# parting, part (in hair) - etymology



## Encolpius

Good morning ladies & gentlemen, it is very easy to find in dictionaries how *parting *(UK English) or *part *(North American English) is translated into other languages but I am mostly interested what it means exactly, the origin of the word. So what do you call parting (*a line on a person’s head where the hair is divided with a comb*) in your language and what is the origin of the word??? Thank you in advance & have a nice day.  Enco. 

*Hungarian *- választék [from the verb választ - to divide, to separate]


----------



## jazyk

In Portuguese, *risca*, which also means stripe, comes from the verb riscar, to scratch, from Latin reseco, resecare, to cut back, to trim.


----------



## Olaszinhok

In Italian , *riga* (stripe) or *scriminatura* (from Latin (_di)scrimen_) - parting - clear separation- distinction


----------



## Circunflejo

Spanish: raya (from Latin Radius).


----------



## Welsh_Sion

*Welsh

rhesen (n.f.) (wen) * - a (white) small row (from *rhes (n.f.) *'a row')
*gwneud (vn) rhesen (wen) yn y gwallt *- to make/making a small (white) row in the hair


----------



## ThomasK

Dutch: *scheiding *based on _*scheiden*_, separate...


----------



## apmoy70

Greek:

*«Χωρίστρα»* [xɔˈɾi.stra] (fem.).
From the verb *«χωρίζω»* [xɔˈɾi.zɔ] --> _to divide, separate, split up, (between people) break up_ < Classical v. *«χωρίζω» kʰōrízō* + ΜοGr suffix *«-τρα»* [-tra] added to verbs to create feminine nouns (from PIE *-dʰlom, _forms nouns denoting a tool or instrument_ cf Lat. -trum, Proto-Germanic *-þrą).


----------



## Awwal12

Russian - пробор (probór), ~~"a takethrough" (obviously from пробирать probirát', perf. пробрать probrát', literally "to take through"). Sadly, I have pretty vague ideas on how exactly it was formed.


----------



## Ghabi

Cantonese: gaai3 界 "border; boundary"


----------



## Encolpius

Welsh_Sion said:


> *Welsh
> rhesen (n.f.) (wen) * - a (white) small row (from *rhes (n.f.) *'a row')
> *gwneud (vn) rhesen (wen) yn y gwallt *- to make/making a small (white) row in the hair


Hello, I know nothing about Welsh so I do not understand some details, so rhes is a row and rhesen is a white small row....I have no idea what you mean.   My English is not as good as to understand why it is a row.  And what do you mean by "wen", what does it means? Thanks.


Awwal12 said:


> Russian - пробор (probór), ~~"a takethrough" (obviously from пробирать probirát', perf. пробрать probrát', literally "to take through").
> *Sadly, I have pretty vague ideas on how exactly it was formed.
> *


Hello, what do you mean? Where is the mystery?


----------



## Welsh_Sion

Apologies if not clear.

*rhes* (n.f.) - a row /rəʊ/ (is that 'egy sor' in Hungarian? My apologies, I used Google Translate)
*-en* a diminutive fem. ending
*gwen* (adj. fem.) 'white' (Equivalent of French, 'blanche'). Adjs. usually come after the noun in Welsh. When they do, fem. sing. ones can change their form. So * gwen * becomes *wen*

So ..

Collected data

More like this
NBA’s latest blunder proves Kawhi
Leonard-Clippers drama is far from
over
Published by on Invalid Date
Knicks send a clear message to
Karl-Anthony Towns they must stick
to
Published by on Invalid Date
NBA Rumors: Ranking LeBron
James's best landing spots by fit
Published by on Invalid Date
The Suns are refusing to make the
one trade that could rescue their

* **WORK REQUEST A**
In the thread on words for a hair parting, rewrite the paragraph beginning "Good morning ladies & gentlemen" as a short bulleted list that keeps its main facts.
* **WORK REQUEST B**
According to the thread on words for a hair parting, what Latin word does the Spanish *raya* come from?
* **WORK REQUEST C**
Carry on the thread on words for a hair parting from the point where it stops.

* **ANSWER AREA A**
- Translations of *parting* (UK English) or *part* (North American English) are easy to find in dictionaries.
- The writer wants to know what the word means exactly and where it comes from.
- The parting is defined as a line on a person's head where the hair is divided with a comb.
- Readers are asked for their own language's word and its origin.

* **ANSWER AREA B**
Radius.

* **ANSWER AREA C**
*rhesen wen*
row DIM white

Does that make it clearer?


----------



## Awwal12

Encolpius said:


> Hello, what do you mean? Where is the mystery?


Well, the trouble is I have little idea about the exact meaning of the verb in that particular context (doing/combing hair, i.e.).


----------



## Welsh_Sion

@Awwal12

Is the idea that you are almost 'ploughing a furrow' through your hair and that the earth is coming out on both sides of the plough, as the hair is being separated on both sides of your comb as you pass the comb through your hair leaving 'a white track' (or as we say in Welsh, 'a white row' - see my explanation above to @Encolpius)?

Just an idea.


----------



## Awwal12

It can be anything. The concept of "taking" can be applied very broadly, and "pro-" is polysemantic to begin with. I was unable to find anything of relevance on "пробирать" in the dialectological dictionary, that's for sure. P.S.: Nothing in the dictionary of Old and Early Modern Russian (11th - 17th centuries) either.


----------



## Encolpius

Hello Welsh Sion, now I understand a lot more but now I do not know how you say parting in Welsh.  
So parting is:  
1/rhesen
2/ rhen wen
so you need the word white?

Rhes, rhesen surprised me because I can imagine row as things among nothing, while "pating" is nothing among something (hair), right?


----------



## Welsh_Sion

Oh dear, it seems I don't explain very well. 

The word for 'white' (here, *wen*) is optional, you don't have to use it. That's why I put it in brackets as *(wen)* in post #5. So you can say,

*Both* of these are possible for the noun 'a parting' in Welsh

*rhesen*
row DIMINUTIVE

*rhesen wen*
row DIMINUTIVE white (fem.)

I probably gave you a wrong translation of 'a row' in Hungarian. My bad for relying on Google Translate. (I don't normally, but I think I know as much Hungarian as you know Welsh. That's my excuse!) Think of 'a path' or 'a track' in the hair which is created when a parting is made. (That's how I tried to explain my idea to @Awwal12 .)


----------



## Encolpius

I think now I understand everything.  
Thanks
rhesen would be "sorocska" in Hungarian 
Can rhesen mean anything else in Welsh? Maybe a small footpath or only parting?


----------



## djara

In Arabic, it is farq فرق meaning separation


----------



## Welsh_Sion

@Encolpius @ 8.01 pm.

Please follow this link and look for rhes1. This gives the English equivalents.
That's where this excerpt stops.